_Passage provided_
The Assumption of Mary
TRUTH OR FICTION?
The Orthodox Church celebrates the “Dormition of Mary”
(her death or falling asleep) but not the Assumption of Mary.
Some within Orthodoxy have used the
term Assumption of Mary to mean the same thing
as Dormition of Mary, but that is wrong and inaccurate.
The Assumption of Mary is a doctrine of the Roman Catholic Church and those
churches that broke from her. There is no biblical authorization or Apostolic teaching
to support this nor is there any historical basis to claim it was the teaching of the early church.
Those within Orthodoxy who profess a belief in the Assumption
have abandon true Orthodoxy in favor of the unorthodox teaching authority of the Vatican.
A FALSE TEACHING
The Assumption of Mary is a
Roman Catholic Dogma that had been condemned as
Heretical by 2 Popes in the 5th and 6th Centuries.
The Roman Catholic doctrine of the assumption of Mary teaches that she was
assumed body and soul into heaven either without dying or shortly after death.

_Short task 1_
Return every line of the rows that contains the string "stdout", treating case as significant.

_Dataset rows_

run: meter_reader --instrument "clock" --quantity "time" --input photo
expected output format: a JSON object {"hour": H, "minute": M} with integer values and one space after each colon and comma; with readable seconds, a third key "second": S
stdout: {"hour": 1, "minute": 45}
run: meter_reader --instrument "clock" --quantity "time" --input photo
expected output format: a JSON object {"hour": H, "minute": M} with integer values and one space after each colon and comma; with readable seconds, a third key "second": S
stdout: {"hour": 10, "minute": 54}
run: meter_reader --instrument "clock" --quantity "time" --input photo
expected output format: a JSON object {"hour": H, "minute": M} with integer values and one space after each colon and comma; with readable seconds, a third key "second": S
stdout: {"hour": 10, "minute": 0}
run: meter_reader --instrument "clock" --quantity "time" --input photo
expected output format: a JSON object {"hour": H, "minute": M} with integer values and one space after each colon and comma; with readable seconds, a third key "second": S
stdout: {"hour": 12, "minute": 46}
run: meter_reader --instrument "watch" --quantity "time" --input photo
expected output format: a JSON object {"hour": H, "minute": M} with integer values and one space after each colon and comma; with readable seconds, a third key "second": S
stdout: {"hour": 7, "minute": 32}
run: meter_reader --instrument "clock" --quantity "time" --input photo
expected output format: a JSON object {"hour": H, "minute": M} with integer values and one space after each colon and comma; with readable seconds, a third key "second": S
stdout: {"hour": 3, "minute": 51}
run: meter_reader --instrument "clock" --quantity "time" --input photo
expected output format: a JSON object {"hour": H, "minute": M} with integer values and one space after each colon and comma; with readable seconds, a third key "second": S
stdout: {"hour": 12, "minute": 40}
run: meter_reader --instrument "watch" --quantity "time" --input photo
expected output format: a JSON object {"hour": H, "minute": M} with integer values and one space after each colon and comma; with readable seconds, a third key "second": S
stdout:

_Short task 2_
In the passage on the Assumption of Mary, what reason is given under the heading "A FALSE TEACHING" for calling the Assumption a false teaching? Answer in one to three sentences.

_Written solution 1_
stdout: {"hour": 1, "minute": 45}
stdout: {"hour": 10, "minute": 54}
stdout: {"hour": 10, "minute": 0}
stdout: {"hour": 12, "minute": 46}
stdout: {"hour": 7, "minute": 32}
stdout: {"hour": 3, "minute": 51}
stdout: {"hour": 12, "minute": 40}
stdout:

_Written solution 2_
The passage says that the Assumption of Mary is a Roman Catholic dogma that two popes condemned as heretical in the 5th and 6th centuries.